=== Data for processing ===
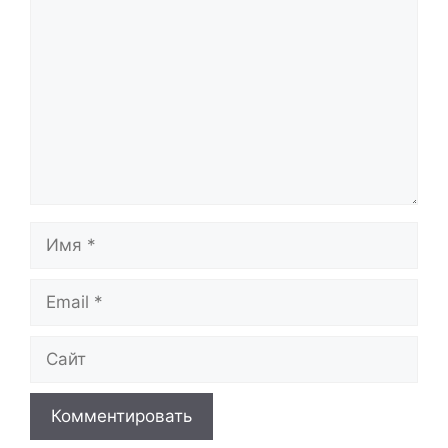
Имя
Email
Сайт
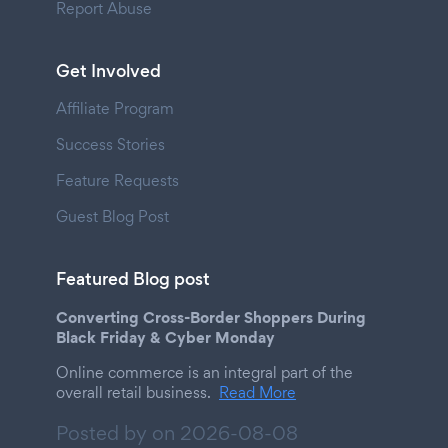
Report Abuse
Get Involved
Affiliate Program
Success Stories
Feature Requests
Guest Blog Post
Featured Blog post
Converting Cross-Border Shoppers During
Black Friday & Cyber Monday
Online commerce is an integral part of the
overall retail business.
Read More
Posted by on
2026-08-08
===
__What you are asked to do__.
Extract every line of text from the listing above and copy each one precisely. Leave the picture markers out of your answer.

__Solved problem__.
Имя
Email
Сайт
Report Abuse
Get Involved
Affiliate Program
Success Stories
Feature Requests
Guest Blog Post
Featured Blog post
Converting Cross-Border Shoppers During
Black Friday & Cyber Monday
Online commerce is an integral part of the
overall retail business.
Read More
Posted by on
2026-08-08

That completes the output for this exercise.